The proposed method comprises two steps. The first is the image processing step, which involves computing a set of voxels that is a superset of the 3D centerlines of the neuron. The shortest path graph algorithm then computes the centerlines. The proposed method was applied to process more than 16 000 neurons. By using a large amount of reconstructions, this study also demonstrated a result derived from the reconstructed data using the clustering technique.
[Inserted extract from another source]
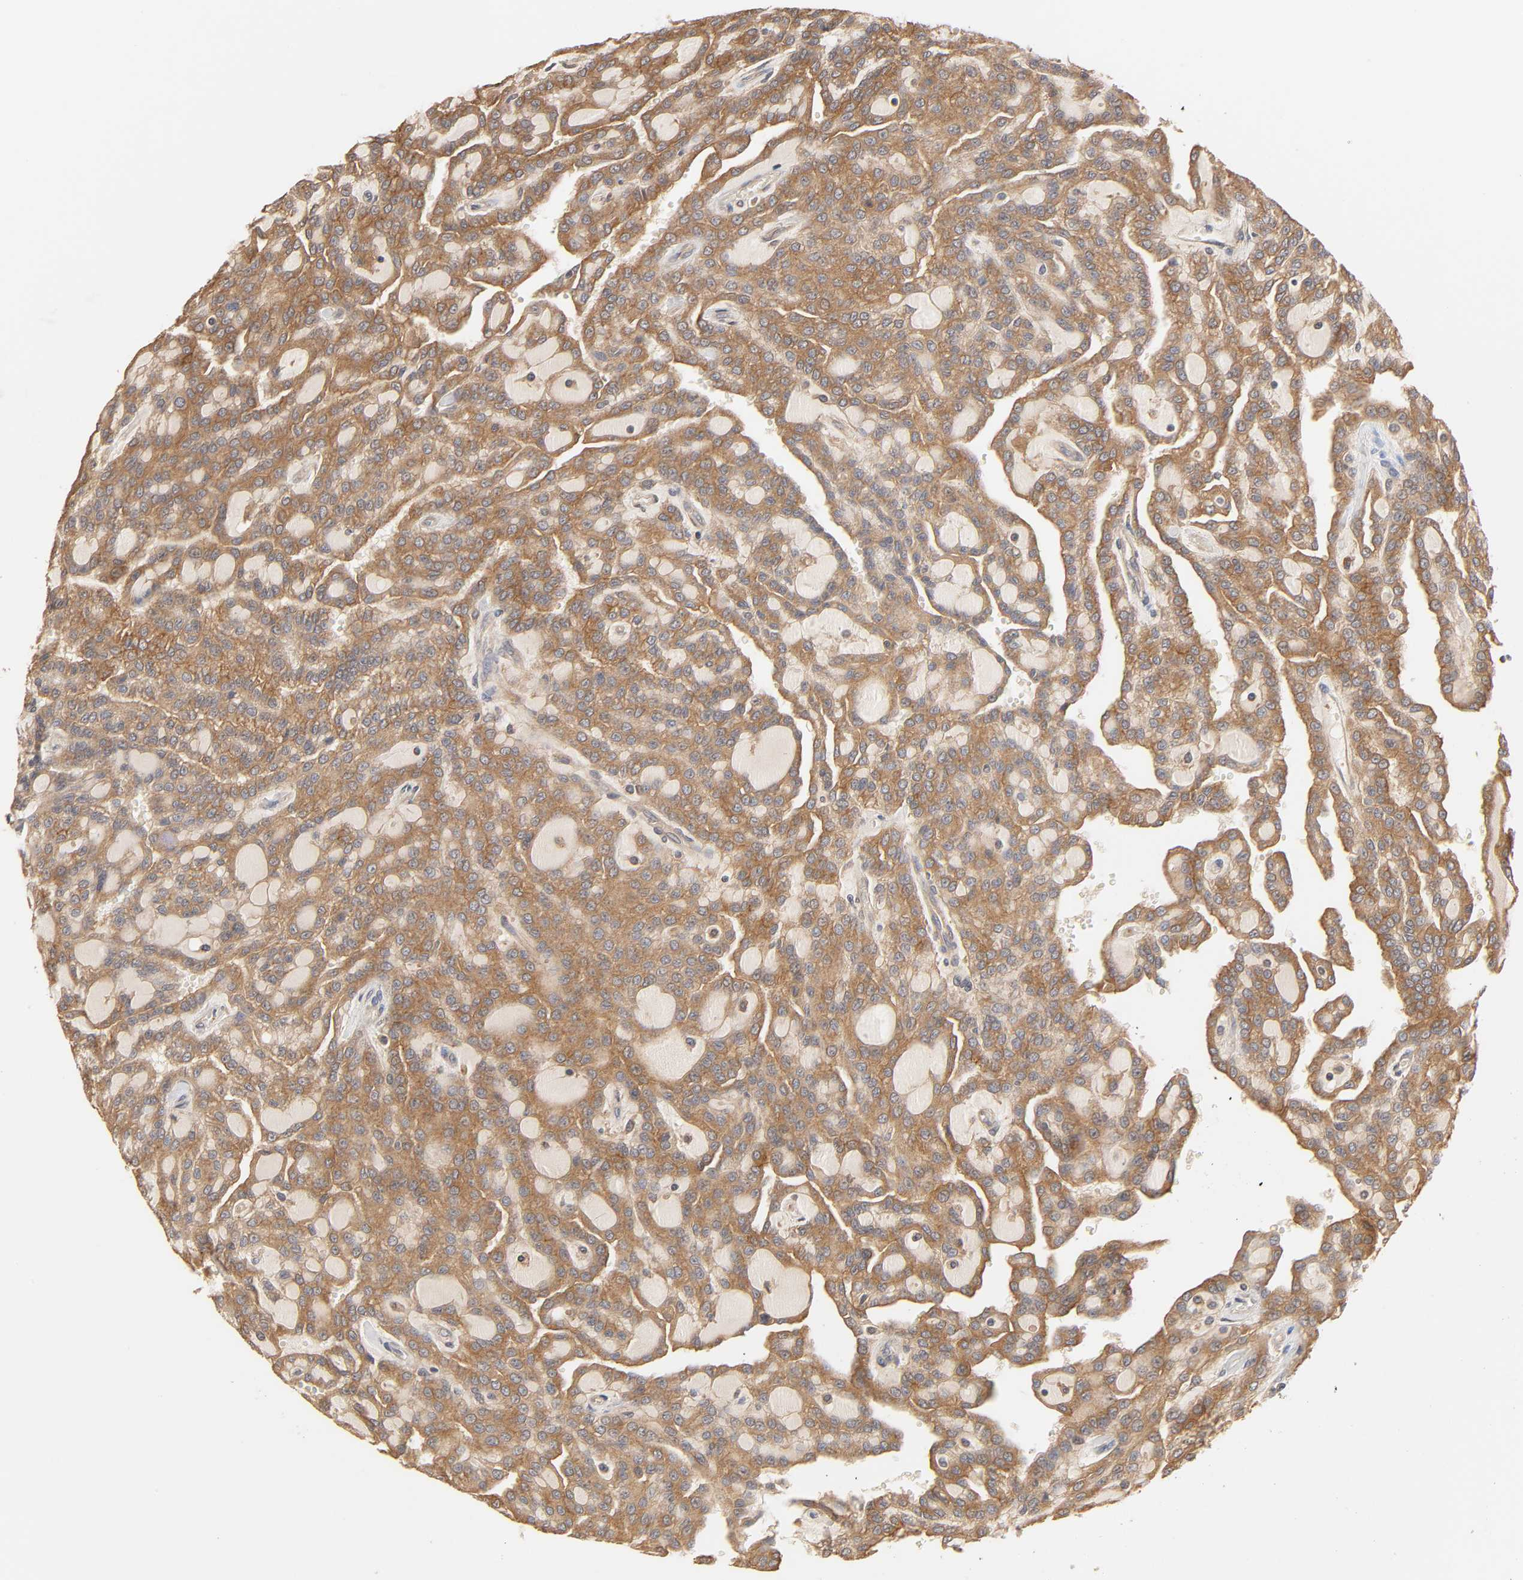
{"staining": {"intensity": "strong", "quantity": ">75%", "location": "cytoplasmic/membranous"}, "tissue": "renal cancer", "cell_type": "Tumor cells", "image_type": "cancer", "snomed": [{"axis": "morphology", "description": "Adenocarcinoma, NOS"}, {"axis": "topography", "description": "Kidney"}], "caption": "Renal adenocarcinoma stained for a protein (brown) reveals strong cytoplasmic/membranous positive positivity in about >75% of tumor cells.", "gene": "EPS8", "patient": {"sex": "male", "age": 63}}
The remainder of this paper is organized as follows: The Methods section details the proposed method. The Results section presents the tracing results, reconstructed neuronal structures, and an application using the reconstruction results. In this study, we used the Olfactory Projection Fibers from the DIADEM test data set  to evaluate the accuracy of the proposed method. Each image in the DIADEM test data set contains original image stacks and gold reconstructions created by experts. This study defines the distance between one reconstruction and the other, to evaluate the accuracy of the reconstruction. The accuracy analysis is also demonstrated in the Result section. The discussions are in the Discussion section.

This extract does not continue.